Windows Home Server is a great server OS for a great price.

More info on the Wiki:
http://en.wikipedia.org/wiki/Windows_home_server


----------



## lucasbytegenius

FreeNAS is for you, as you have an old machine and all you plan to do with it is make a file server. Runs great, I set up an old computer I had laying around with a 80 GB HD so I could put all my stupid seldom used CD images that I make of every darn CD I get .


----------



## zombine210

lucasbytegenius said:


> FreeNAS is for you, as you have an old machine and all you plan to do with it is make a file server. Runs great, I set up an old computer I had laying around with a 80 GB HD so I could put all my stupid seldom used CD images that I make of every darn CD I get .



sounds good on paper, but i couldn't get the raid card to work with freenas.

also, im running fairly old hardware and in case if failure i can take my ntfs drives an plug them into any of my other windows machines and recover my data quickly. don't feel like messing with 'nix to recover a ufs drive.

also, didn't see my second nic. wanted another set of drivers, nics are identical


----------



## lucasbytegenius

FreeNAS works with NTFS.


----------



## Honzo

Thanks for all the comments guys! I'm going to start with FreeNAS first since its free, but I'll try server 2003, home server, and just xp pro if i can't get FreeNAS to do what I want.  Thanks again!


----------



## tlarkin

the small business license for Win2k3 server starts at $1k....

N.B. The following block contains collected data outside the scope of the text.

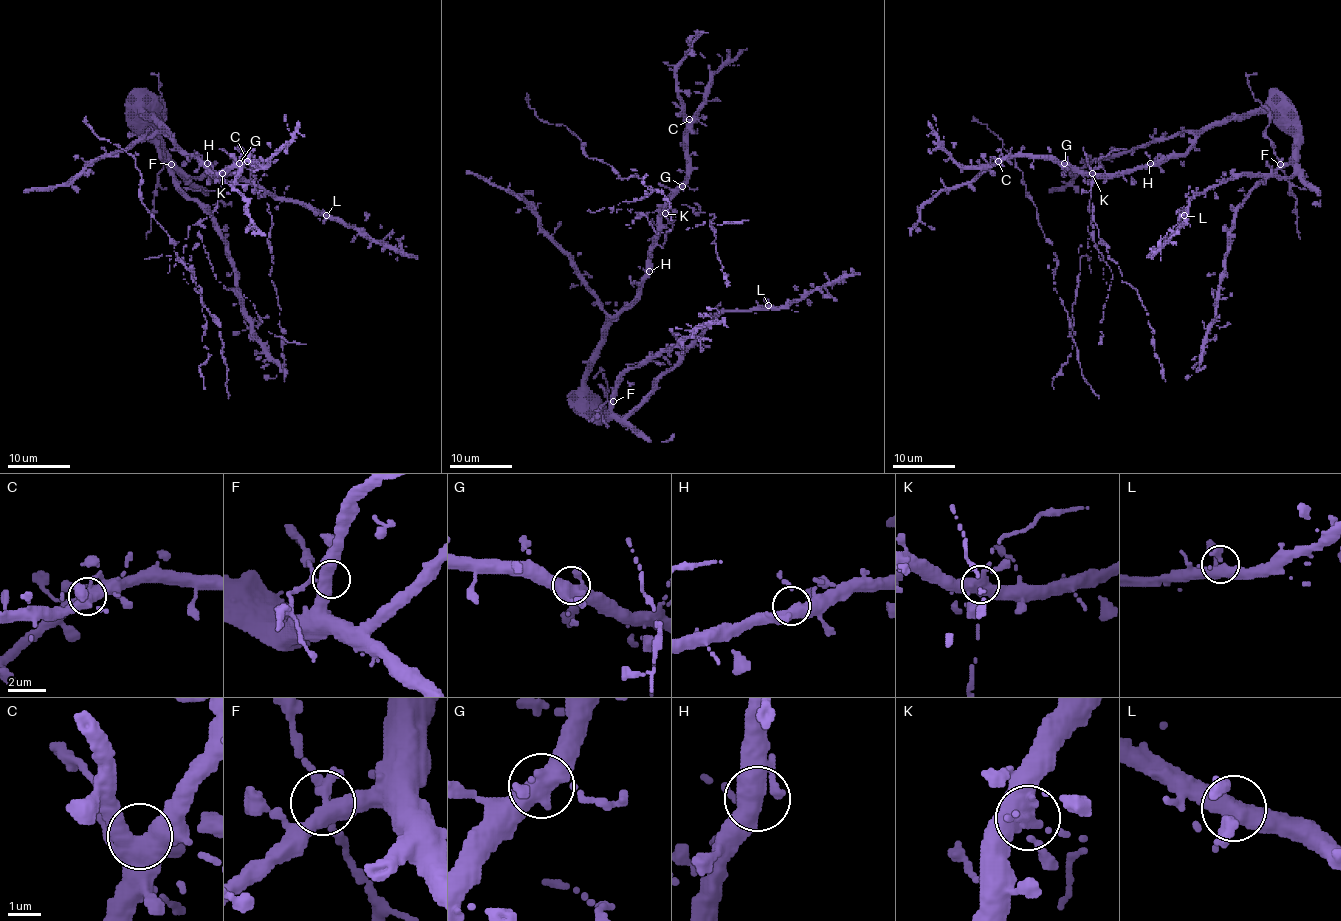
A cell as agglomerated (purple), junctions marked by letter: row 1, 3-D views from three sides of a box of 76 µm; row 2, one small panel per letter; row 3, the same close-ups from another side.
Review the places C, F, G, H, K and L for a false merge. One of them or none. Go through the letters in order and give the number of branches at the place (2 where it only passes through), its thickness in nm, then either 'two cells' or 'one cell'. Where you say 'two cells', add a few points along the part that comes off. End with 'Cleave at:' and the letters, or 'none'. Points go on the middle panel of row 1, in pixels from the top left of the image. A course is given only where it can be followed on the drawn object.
C: 5 | 440 nm | one cell
F: 4 | 380 nm | one cell
G: 6 | 420 nm | one cell
H: 3 | 360 nm | one cell
K: 5 | 400 nm | two cells | (665, 214), (627, 209), (626, 200), (651, 194), (641, 183), (648, 175)
L: 4 | 380 nm | one cell
Cleave at: K

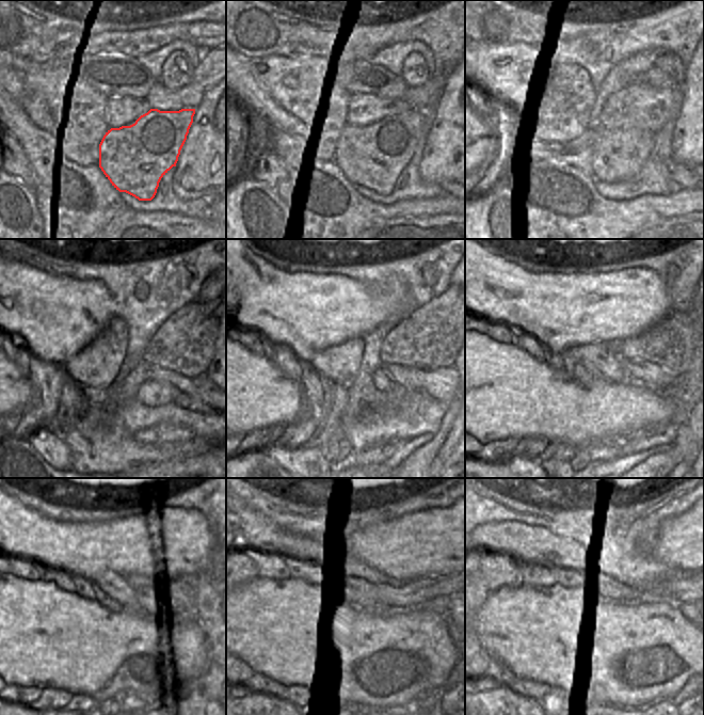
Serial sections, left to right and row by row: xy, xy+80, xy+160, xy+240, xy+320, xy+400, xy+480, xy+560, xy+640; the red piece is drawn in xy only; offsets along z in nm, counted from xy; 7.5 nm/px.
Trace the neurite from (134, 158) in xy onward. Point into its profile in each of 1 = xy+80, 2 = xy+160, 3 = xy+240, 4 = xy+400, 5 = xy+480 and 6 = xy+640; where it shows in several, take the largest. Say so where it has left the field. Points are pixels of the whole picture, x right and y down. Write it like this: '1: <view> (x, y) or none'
1: xy+80 (373, 156)
2: xy+160 (619, 154)
3: xy+240 (150, 393)
4: xy+400 (611, 368)
5: xy+480 (114, 586)
6: xy+640 (527, 544)

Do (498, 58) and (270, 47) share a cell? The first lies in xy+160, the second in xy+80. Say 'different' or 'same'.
different

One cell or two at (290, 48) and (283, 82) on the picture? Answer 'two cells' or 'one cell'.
two cells

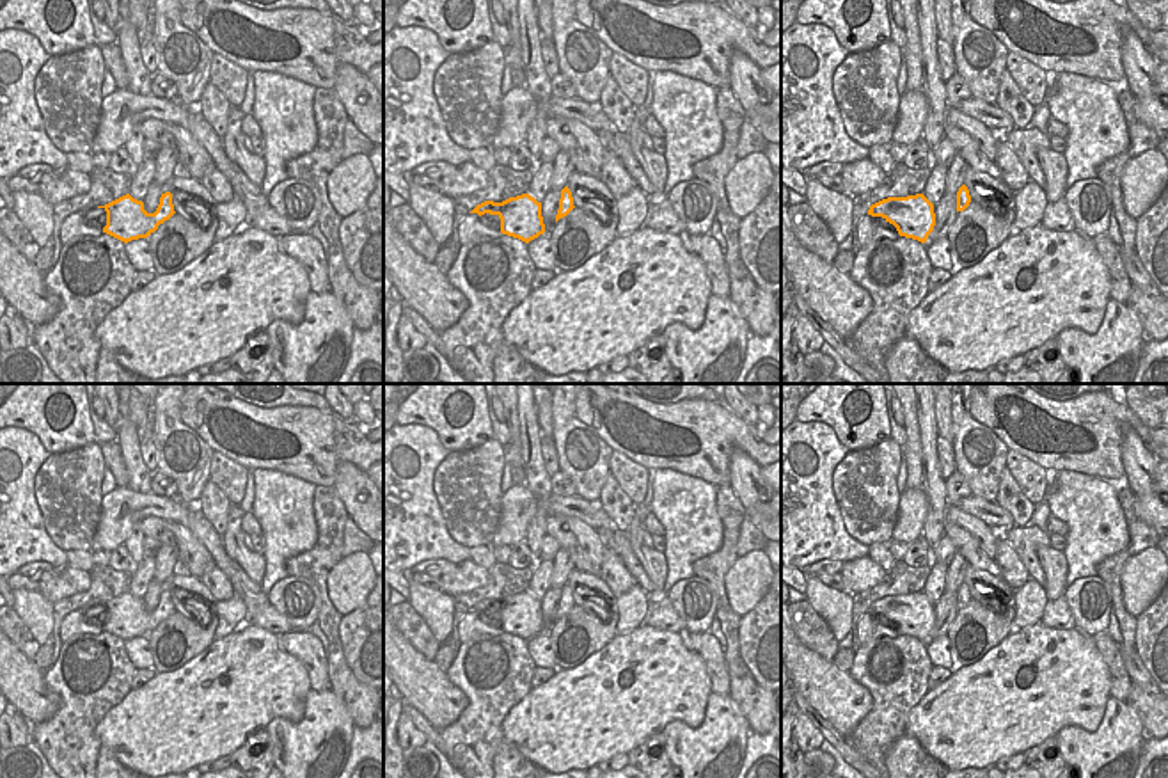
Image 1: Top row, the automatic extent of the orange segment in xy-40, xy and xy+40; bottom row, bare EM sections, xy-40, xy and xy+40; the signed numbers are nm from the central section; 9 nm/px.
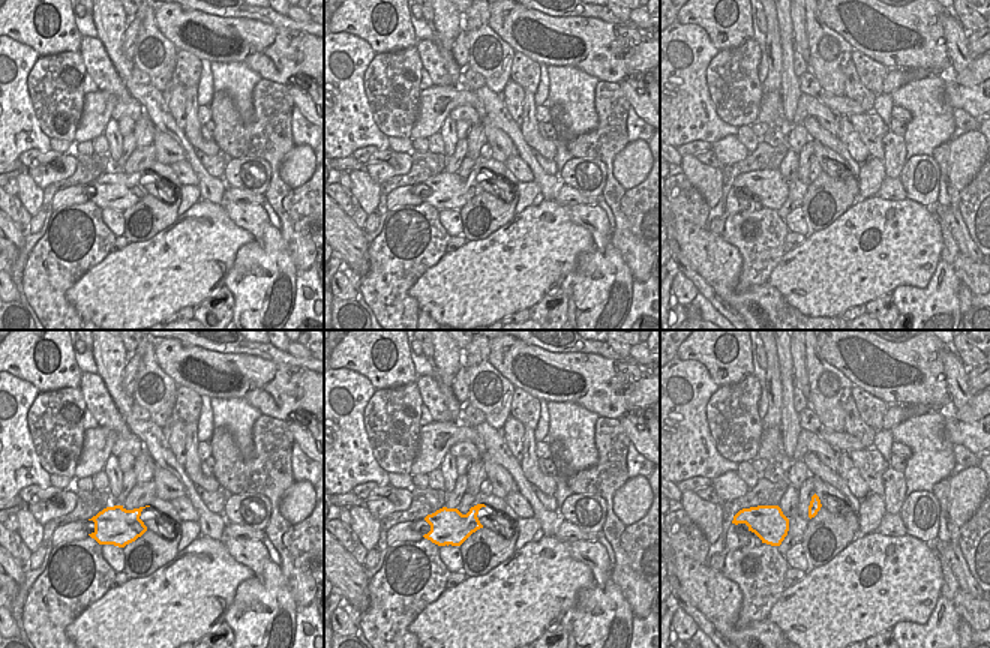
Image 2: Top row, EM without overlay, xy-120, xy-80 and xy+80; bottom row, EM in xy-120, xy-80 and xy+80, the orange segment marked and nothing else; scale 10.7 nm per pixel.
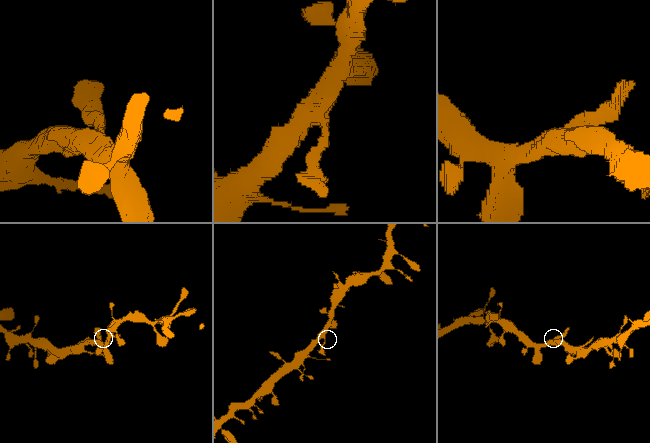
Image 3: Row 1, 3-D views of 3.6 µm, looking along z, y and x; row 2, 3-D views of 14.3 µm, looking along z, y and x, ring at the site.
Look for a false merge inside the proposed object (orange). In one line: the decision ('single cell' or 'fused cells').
single cell

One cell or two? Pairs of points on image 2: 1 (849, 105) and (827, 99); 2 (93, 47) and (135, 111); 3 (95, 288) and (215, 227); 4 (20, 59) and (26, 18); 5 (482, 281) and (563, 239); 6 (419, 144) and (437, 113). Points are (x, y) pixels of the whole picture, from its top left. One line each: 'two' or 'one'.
1: one
2: one
3: one
4: two
5: one
6: two

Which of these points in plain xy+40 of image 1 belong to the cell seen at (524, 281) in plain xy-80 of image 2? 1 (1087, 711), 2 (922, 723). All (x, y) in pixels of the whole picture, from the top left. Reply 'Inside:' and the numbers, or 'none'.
Inside: 1, 2

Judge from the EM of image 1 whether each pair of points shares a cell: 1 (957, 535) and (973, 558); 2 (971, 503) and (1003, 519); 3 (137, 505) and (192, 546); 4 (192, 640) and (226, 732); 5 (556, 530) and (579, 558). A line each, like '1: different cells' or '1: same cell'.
1: same cell
2: same cell
3: different cells
4: different cells
5: same cell

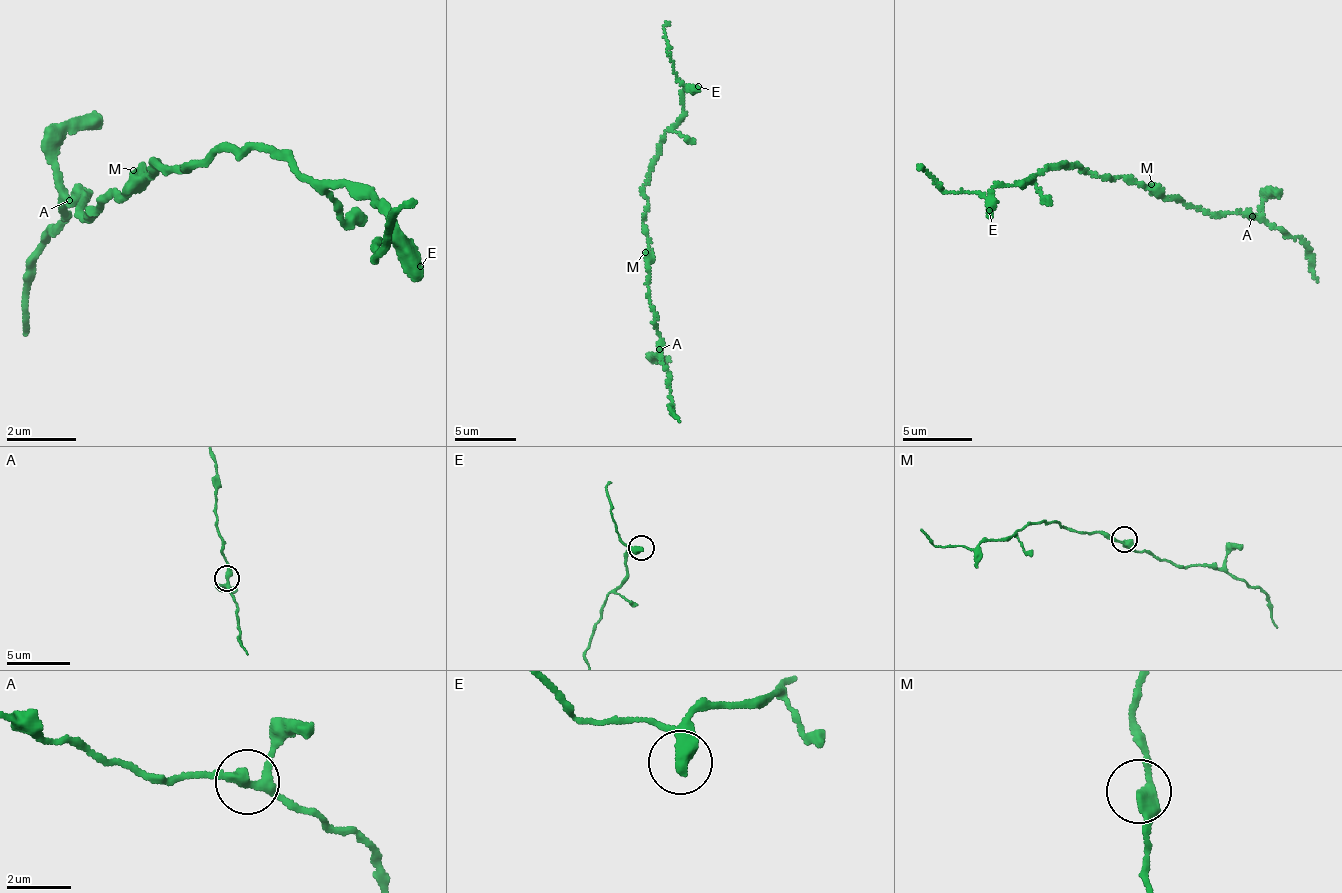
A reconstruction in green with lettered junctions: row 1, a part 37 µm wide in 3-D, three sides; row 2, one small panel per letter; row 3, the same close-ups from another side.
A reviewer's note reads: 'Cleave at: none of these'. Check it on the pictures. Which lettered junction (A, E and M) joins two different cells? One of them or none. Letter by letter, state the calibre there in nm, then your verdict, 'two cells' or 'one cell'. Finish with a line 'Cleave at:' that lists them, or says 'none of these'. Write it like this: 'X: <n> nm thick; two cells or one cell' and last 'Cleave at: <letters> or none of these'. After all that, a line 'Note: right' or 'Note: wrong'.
A: 280 nm thick; two cells
E: 380 nm thick; one cell
M: 380 nm thick; one cell
Cleave at: A
Note: wrong

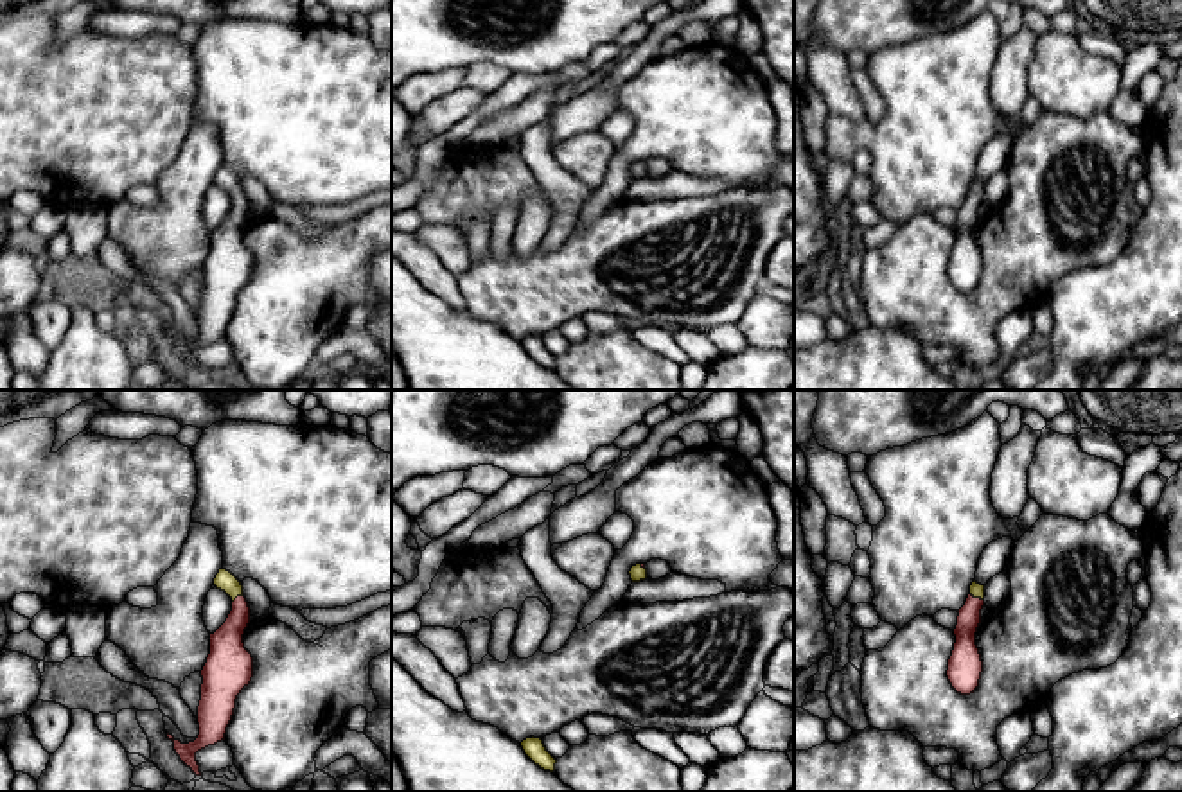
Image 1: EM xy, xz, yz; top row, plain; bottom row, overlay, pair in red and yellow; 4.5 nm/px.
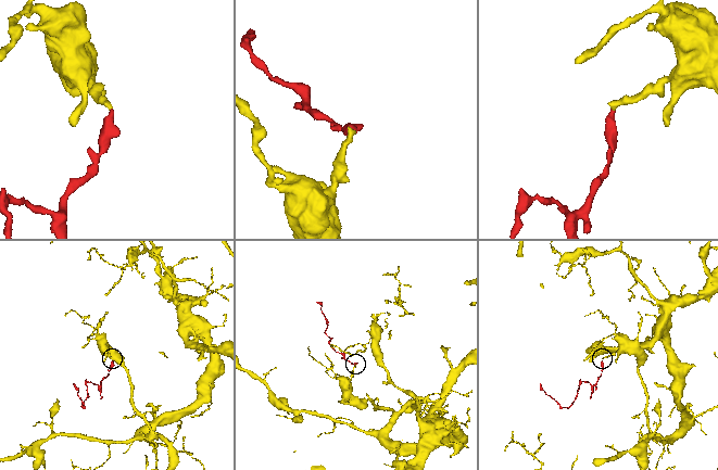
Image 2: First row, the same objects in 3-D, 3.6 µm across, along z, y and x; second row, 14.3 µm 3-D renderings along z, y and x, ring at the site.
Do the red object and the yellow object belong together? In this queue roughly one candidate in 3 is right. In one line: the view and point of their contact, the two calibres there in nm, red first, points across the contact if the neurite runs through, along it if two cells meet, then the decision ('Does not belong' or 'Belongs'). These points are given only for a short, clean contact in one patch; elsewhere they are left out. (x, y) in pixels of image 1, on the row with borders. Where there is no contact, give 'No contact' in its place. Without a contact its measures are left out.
Touches red at yz (976, 598). Thickness 120 nm (red) against 60 nm. Path across: yz (965, 652), (965, 629), (976, 598), (976, 589). Belongs

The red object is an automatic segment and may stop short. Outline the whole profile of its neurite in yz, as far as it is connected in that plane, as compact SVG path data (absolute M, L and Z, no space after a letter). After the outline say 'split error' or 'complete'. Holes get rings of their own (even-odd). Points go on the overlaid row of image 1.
M975 580L965 605L957 611L957 625L954 629L956 643L948 659L947 677L952 688L961 695L970 695L979 686L983 661L975 645L975 632L981 623L981 609L984 605L984 585Z; split error

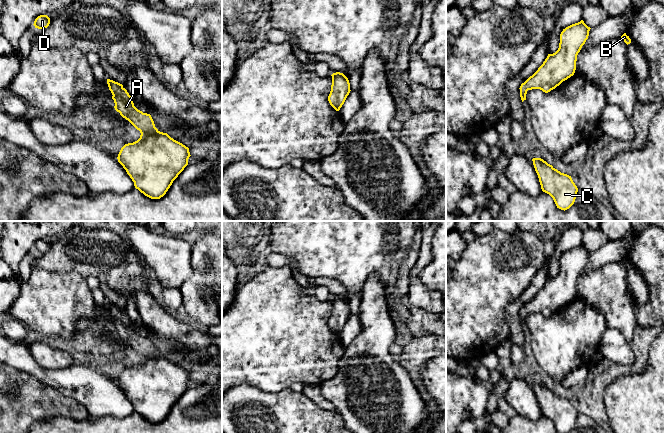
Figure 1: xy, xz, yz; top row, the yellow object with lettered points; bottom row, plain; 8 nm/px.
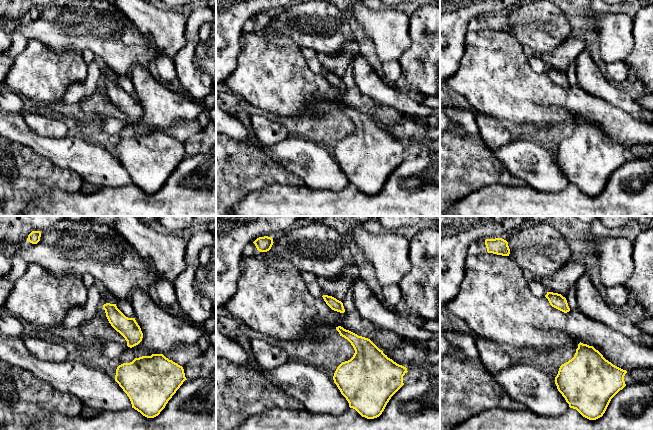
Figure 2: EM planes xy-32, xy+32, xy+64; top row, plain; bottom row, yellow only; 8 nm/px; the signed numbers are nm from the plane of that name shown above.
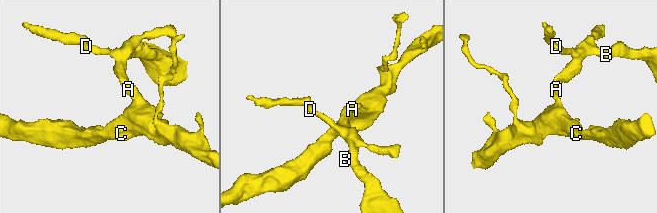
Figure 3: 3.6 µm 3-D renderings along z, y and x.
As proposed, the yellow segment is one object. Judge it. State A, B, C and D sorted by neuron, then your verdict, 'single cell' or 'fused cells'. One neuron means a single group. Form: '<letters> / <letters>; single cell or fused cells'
A B C D; single cell

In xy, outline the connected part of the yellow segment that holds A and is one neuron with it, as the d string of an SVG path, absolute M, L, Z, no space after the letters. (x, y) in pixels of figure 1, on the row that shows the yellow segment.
M107 79L115 110L140 131L140 138L125 144L118 162L141 193L151 199L163 197L188 165L189 148L160 132L150 114L138 110L122 84Z

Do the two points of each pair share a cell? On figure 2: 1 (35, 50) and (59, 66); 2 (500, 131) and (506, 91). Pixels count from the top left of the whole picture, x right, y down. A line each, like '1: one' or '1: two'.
1: one
2: two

Why not just use Linux which is free?


----------



## sometechieguy

Yeah, Ubuntu Server should be easy to work with. Slackware's not bad. CentOS if you're serious or FreeBSD. OpenBSD if you're feeling sadistic.

There even used to be a server optimized version of linux called SOL.  Server optimized Linux.


----------



## zombine210

tlarkin said:


> the small business license for Win2k3 server starts at $1k....
> 
> Why not just use Linux which is free?



if you're a student you can get it free from ms dreamspark; which is where i got my copy.

but, i would try ubuntu or red hat server before freenas.


----------



## tlarkin

zombine210 said:


> if you're a student you can get it free from ms dreamspark; which is where i got my copy.
> 
> but, i would try ubuntu or red hat server before freenas.



Only if your school/university has that license agreement with Microsoft.   It is some special program that Universities pay for, to enable their students to get highly discounted copies of MS products.


----------



## Honzo

couldn't even get through the setup of FreeNAS lol.  I couldn't get it to configure with my network for me to have access to the WebGUI. I had an extra license of XP Pro laying around I want to try since I read an article about using Dynamic Discs to do a software raid setup which looked appealing.  Does anyone know if this is done, can you add more drives to the one dynamic disc at a later date?  If I can't get XP to do what I'd like after installing a few programs and such to allow better access and management, I guess I'll try Ubuntu or Red Hat.  Luckily I don't have a time crunch at all, this is just a side project I'm doing for fun to take up some time


----------



## Camper

I would install the Linux flavor of your choice and go to http://www.howtoforge.com and find the howto Samba Standalone Server With tdbsam Backend for that distro. Vary easy setup and it not hard on the older systems. I would suggest using Fedora or Ubuntu.


----------



## tlarkin

Camper said:


> I would install the Linux flavor of your choice and go to http://www.howtoforge.com and find the howto Samba Standalone Server With tdbsam Backend for that distro. Vary easy setup and it not hard on the older systems. I would suggest using Fedora or Ubuntu.



+1 gonna agree with this


----------



## lucasbytegenius

Honzo said:


> c*ouldn't even get through the setup of FreeNAS lol*.  I couldn't get it to configure with my network for me to have access to the WebGUI. I had an extra license of XP Pro laying around I want to try since I read an article about using Dynamic Discs to do a software raid setup which looked appealing.  Does anyone know if this is done, can you add more drives to the one dynamic disc at a later date?  If I can't get XP to do what I'd like after installing a few programs and such to allow better access and management, I guess I'll try Ubuntu or Red Hat.  Luckily I don't have a time crunch at all, this is just a side project I'm doing for fun to take up some time



I have trouble with older computers, but how old is yours? I had no problems. PCW recommended it, too. That's where I heard of it.


----------



## Honzo

lucasbytegenius said:


> I have trouble with older computers, but how old is yours? I had no problems. PCW recommended it, too. That's where I heard of it.



lemme put it this way, the amd athlon 1500+ is the fastest processor this computer can handle lol. I'd say just around the 10 year mark. But the OS installed just fine. When it came to the networking was my issue. The default 192.168.1.250 wouldn't bring up the webgui so I tried to let it auto configuration but it would set the ip to 0.0.0.0 :/ Unfortunately, my service provider is AT&T uverse so I'm not really able to tinker with the dhcp since it's a router/wap/modem


----------